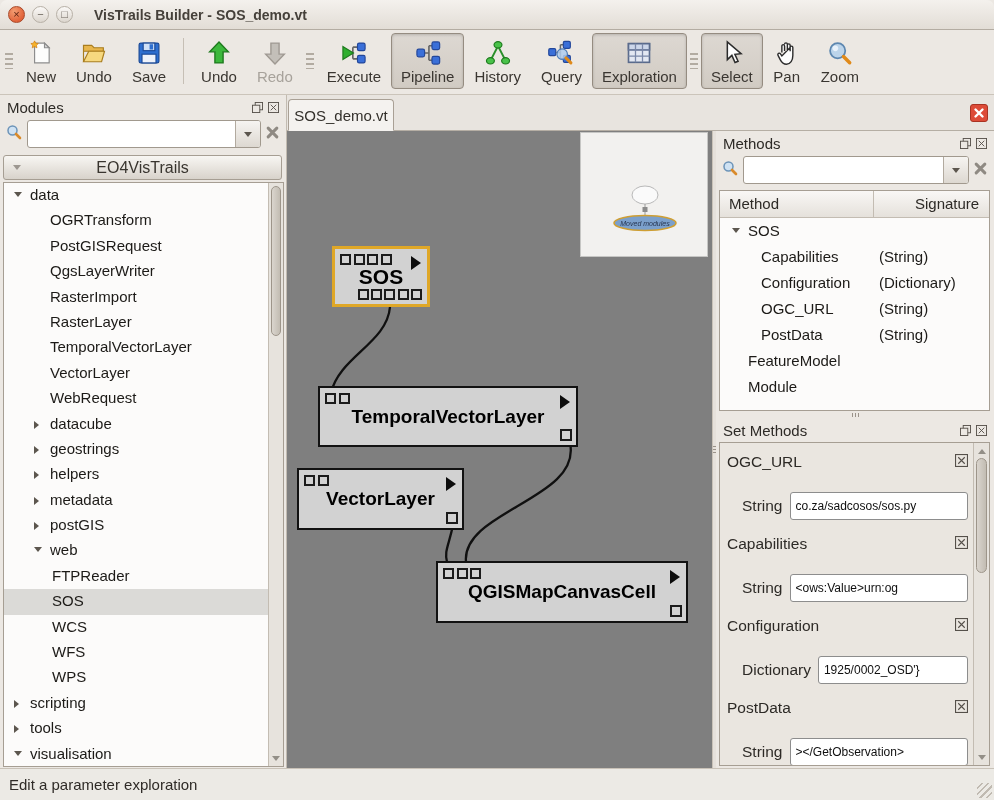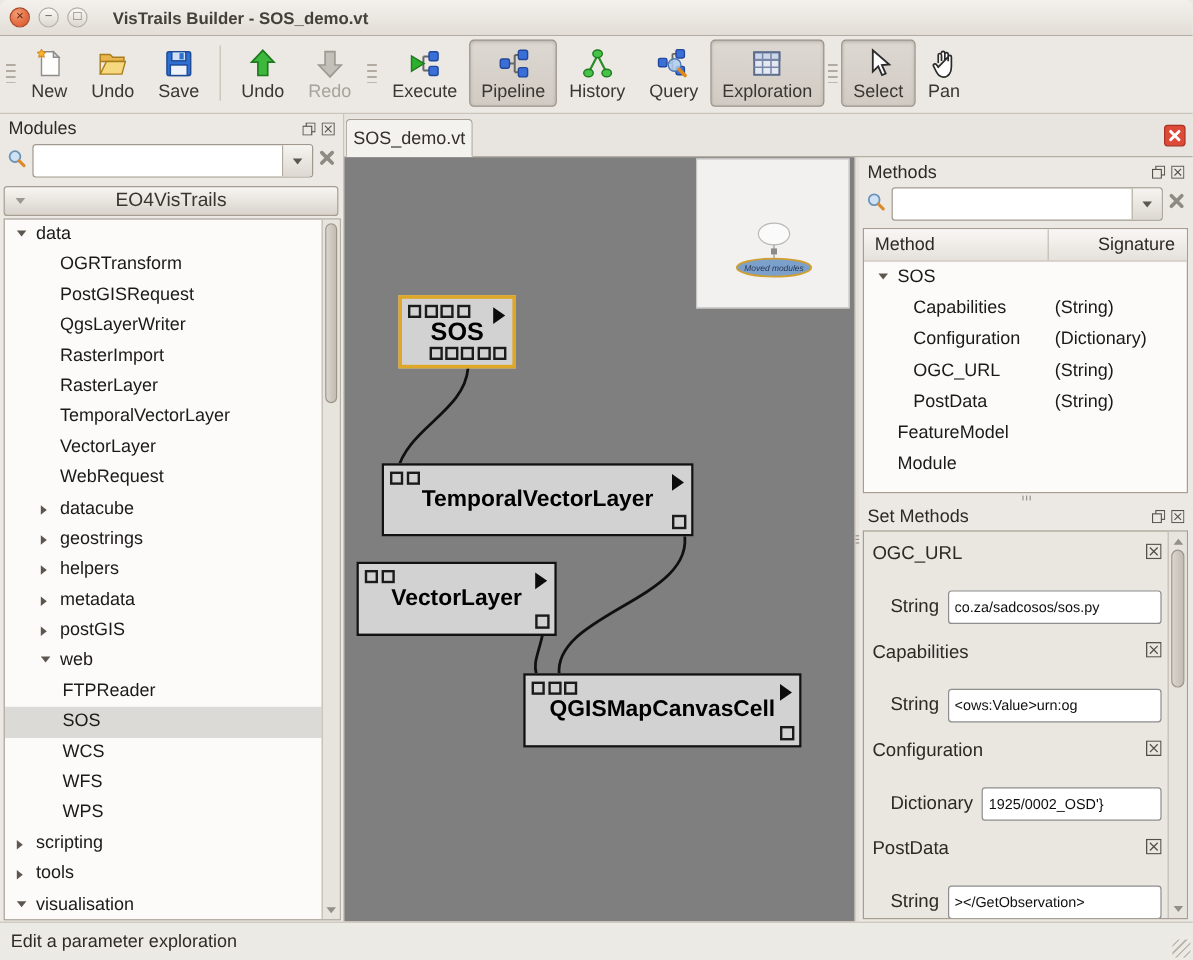--- a/index.html
+++ b/index.html
@@ -240,20 +240,30 @@
       </span>
       <span>Select</span>
     </button>
     <button class="tb-btn">
       <span class="tb-icon">
         <svg viewBox="0 0 24 24">
           <path d="M7.6 11.5V6c0-1.6 2.3-1.6 2.3 0v4.2m0-5.6c0-1.7 2.4-1.7 2.4 0v5.6m0-4.8c0-1.6 2.4-1.6 2.4 0v5m0-3.2c0-1.5 2.3-1.5 2.3 0v7c0 4-2 7.4-5.5 7.4-2.8 0-4-1.4-5.2-3.7l-2-3.9c-.8-1.5 1.2-2.6 2.1-1.2l1.2 1.7z" fill="#fdfdfd" stroke="#2b2b2b" stroke-width="1.2"></path>
         </svg>
       </span>
       <span>Pan</span>
+    </button>
+    <button class="tb-btn">
+      <span class="tb-icon">
+        <svg viewBox="0 0 24 24">
+          <circle cx="10" cy="10" r="6.5" fill="#bcd4ea" stroke="#5d87b0" stroke-width="1.5"></circle>
+          <circle cx="8" cy="8" r="2.4" fill="#e9f2fb"></circle>
+          <path d="M15 15l5.3 5.3" stroke="#e08a1a" stroke-width="3" stroke-linecap="round"></path>
+        </svg>
+      </span>
+      <span>Zoom</span>
     </button>
   </div>
 
 <div class="main">
 
   <div class="left-dock">
     <div class="dock-titlebar">
       <span>Modules</span>
       <span class="sp"></span>
       <span class="dock-icon">
@@ -420,21 +430,21 @@
               <span class="mtri"></span>
               <span class="mlabel" style="font-size:19px">TemporalVectorLayer</span>
             </div>
             <div class="vmodule" style="left: 10px; top: 337px; width: 167px; height: 62px;">
               <span class="port" style="left:5px;top:5px;"></span>
               <span class="port" style="left:18.5px;top:5px;"></span>
               <span class="port" style="right:4px;bottom:4px;width:12px;height:12px;"></span>
               <span class="mtri"></span>
               <span class="mlabel" style="font-size:19px">VectorLayer</span>
             </div>
-            <div class="vmodule" style="left: 149px; top: 430px; width: 232px; height: 62px;">
+            <div class="vmodule" style="left: 149px; top: 430px; width: 252px; height: 62px;">
               <span class="port" style="left:5px;top:5px;"></span>
               <span class="port" style="left:18.5px;top:5px;"></span>
               <span class="port" style="left:32px;top:5px;"></span>
               <span class="port" style="right:4px;bottom:4px;width:12px;height:12px;"></span>
               <span class="mtri"></span>
               <span class="mlabel" style="font-size:19px">QGISMapCanvasCell</span>
             </div>
           </div>
         <div class="minimap">
           <svg width="126" height="123" viewBox="0 0 126 123">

◆ ◆ ◆ ◆

| WORK REQUEST |
Only the text of the entries above is to be given again, exactly, with the pictures left out.

| EXERCISE RESULT |
--- a/index.html
+++ b/index.html
@@ -240,20 +240,30 @@
       </span>
       <span>Select</span>
     </button>
     <button class="tb-btn">
       <span class="tb-icon">
         <svg viewBox="0 0 24 24">
           <path d="M7.6 11.5V6c0-1.6 2.3-1.6 2.3 0v4.2m0-5.6c0-1.7 2.4-1.7 2.4 0v5.6m0-4.8c0-1.6 2.4-1.6 2.4 0v5m0-3.2c0-1.5 2.3-1.5 2.3 0v7c0 4-2 7.4-5.5 7.4-2.8 0-4-1.4-5.2-3.7l-2-3.9c-.8-1.5 1.2-2.6 2.1-1.2l1.2 1.7z" fill="#fdfdfd" stroke="#2b2b2b" stroke-width="1.2"></path>
         </svg>
       </span>
       <span>Pan</span>
+    </button>
+    <button class="tb-btn">
+      <span class="tb-icon">
+        <svg viewBox="0 0 24 24">
+          <circle cx="10" cy="10" r="6.5" fill="#bcd4ea" stroke="#5d87b0" stroke-width="1.5"></circle>
+          <circle cx="8" cy="8" r="2.4" fill="#e9f2fb"></circle>
+          <path d="M15 15l5.3 5.3" stroke="#e08a1a" stroke-width="3" stroke-linecap="round"></path>
+        </svg>
+      </span>
+      <span>Zoom</span>
     </button>
   </div>
 
 <div class="main">
 
   <div class="left-dock">
     <div class="dock-titlebar">
       <span>Modules</span>
       <span class="sp"></span>
       <span class="dock-icon">
@@ -420,21 +430,21 @@
               <span class="mtri"></span>
               <span class="mlabel" style="font-size:19px">TemporalVectorLayer</span>
             </div>
             <div class="vmodule" style="left: 10px; top: 337px; width: 167px; height: 62px;">
               <span class="port" style="left:5px;top:5px;"></span>
               <span class="port" style="left:18.5px;top:5px;"></span>
               <span class="port" style="right:4px;bottom:4px;width:12px;height:12px;"></span>
               <span class="mtri"></span>
               <span class="mlabel" style="font-size:19px">VectorLayer</span>
             </div>
-            <div class="vmodule" style="left: 149px; top: 430px; width: 232px; height: 62px;">
+            <div class="vmodule" style="left: 149px; top: 430px; width: 252px; height: 62px;">
               <span class="port" style="left:5px;top:5px;"></span>
               <span class="port" style="left:18.5px;top:5px;"></span>
               <span class="port" style="left:32px;top:5px;"></span>
               <span class="port" style="right:4px;bottom:4px;width:12px;height:12px;"></span>
               <span class="mtri"></span>
               <span class="mlabel" style="font-size:19px">QGISMapCanvasCell</span>
             </div>
           </div>
         <div class="minimap">
           <svg width="126" height="123" viewBox="0 0 126 123">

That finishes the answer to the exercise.